At long last, Montreal to compensate businesses hurt by public construction projects

Montreal merchants will qualify for up to $30,000 a year in compensation for disruptions caused by city construction projects, under a new plan unveiled Wednesday by Mayor Valérie Plante.

Mayor Valérie Plante sets aside $25M so businesses can receive up to $30K per year

A total of $25 million has been set aside by the City of Montreal to reimburse businesses for revenues lost during municipal construction projects. (Benjamin Shingler/CBC)

Montreal merchants will qualify for up to $30,000 a year in compensation for disruptions caused by city construction projects, under a new plan unveiled Wednesday by Mayor Valérie Plante.

The city is setting aside a total of $25 million, retroactive from Jan. 1, 2016 through to the end of 2021, to help those businesses affected by municipal work sites that prevent customers from easily accessing their restaurants and stores.

"When businesses do well, the whole community does well," Plante said while announcing the plan in the Plateau-Mont-Royal borough.

The business-assistance plan is part of Montreal's economic development strategy for 2018-2022.

That strategy includes $360 million over the next four years to bolster the city's economy, including a planned $74 million for investments in local businesses.

In the midst of construction in 2016 on St. Denis Street, restaurant Le Hachoir took this tongue-in-cheek picture of its predicament. (Restaurant Hachoir/Facebook)

Plante first promised a construction compensation package during last fall's municipal election campaign. She said Montreal is now the only city in Canada to offer such a program. 

"It is a very positive and strong move in telling merchants, 'We want you to stay alive, of course, and keep your business up while we are doing construction that will benefit you in the long term,'" she said.

The business-assistance plan released Wednesday includes provisions to improve the image of commercial arteries, strengthening relationships with merchants' associations, financially supporting some startup businesses and aiding initiatives that temporarily occupy vacant space.

It's an extensive plan, Plante told reporters, that includes creating a "special status" for commercial arteries where the city will, for example, ensure the streets are cleaner and rethink snow-removal practices. 

There will also be a "nightlife policy," she said, that will support businesses while working to strike a balance with surrounding residents.

Merchants still face high taxes

Not included in the plan are changes to the taxes businesses have to pay. And even though the city promises help is coming on that front, some argue the matter is urgent. 

In the lead up to Wednesday's announcement, the advisory committee to the city's commercial development plan had made 23 recommendations on how Montreal can help support businesses.

Those recommendations included lightening merchants' tax burdens and making more services for businesses available online.

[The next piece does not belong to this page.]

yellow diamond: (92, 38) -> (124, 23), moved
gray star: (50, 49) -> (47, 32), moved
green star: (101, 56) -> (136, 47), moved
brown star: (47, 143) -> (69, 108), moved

Desjardins CEO Guy Cormier headed that advisory committee. The Urban Development Institute of Quebec (UDI), a non-profit organization that represents the province's real estate industry, urged Plante to follow through on his recommendation to cut taxes. 

"The tax question was swept under the rug despite the recommendations of Guy Cormier," the UDI said in a tweet. "Yet, Montreal merchants are the most taxed in the country."

The opposition party at city hall also criticized the plan's failure to reduce business taxes. 

Ensemble Montréal added that merchants will only be eligible for financial compensation after submitting audited financial statements proving they have suffered losses.

"An action plan involves concrete measures," Lionel Perez, interim leader of Ensemble Montréal, said in a statement.

"At the moment, however, merchants still do not know when they will be able to receive the promised amounts."

Welcome relief, but distrust lingers

Downtown merchants, many of them beleaguered by seemingly unending construction projects, gave Plante's compensation package a mixed review. 

Road and sidewalk construction has long been an issue of contention for business owners across the city as, they say, blocking parking and entrances slashes revenues because customers can't easily access their store or restaurant.

There are numerous cases of businesses closing, leaving owners deeply in debt.

Khalid Benthami's Le Marrakech Store, located on St-Denis Street, has been in business for nearly two decades. The recent construction near his shop meant "there were no customers coming here" for an entire year, he said.

While his business survived, he said many others did not. Merchants asked the city for support, but nothing was done, he said. Construction finally finished in October, but the customer flow still hasn't returned eight months later.

The city's plan to offer merchants up to $30,000 in compensation will help, Benthami said, but it won't bring back all the closed stores.

Overall, he said he doesn't trust Plante's announcement considering previous calls for help were ignored by the city.

"I don't think they will do something," Benthami said. "I don't trust what they announced."

Construction on the $55-million refurbishment project for Saint-Hubert Plaza is expected to begin in August. (Ville de Montreal)

But Mike Parente, director of the St-Hubert Plaza merchants' association, praised the announcement.

"It's been a long time coming," said Parente. "Merchants will be happy with the announcement. We're happy with the announcement considering that we have some major infrastructure work that's going to be on our street starting this fall."

The offered $30,000 reimbursement will be enough for some merchants, Parente said, but not for everybody.

The city has to start somewhere, he said, but "we're hoping that the city readjusts to comfort and help the merchants in all ways possible."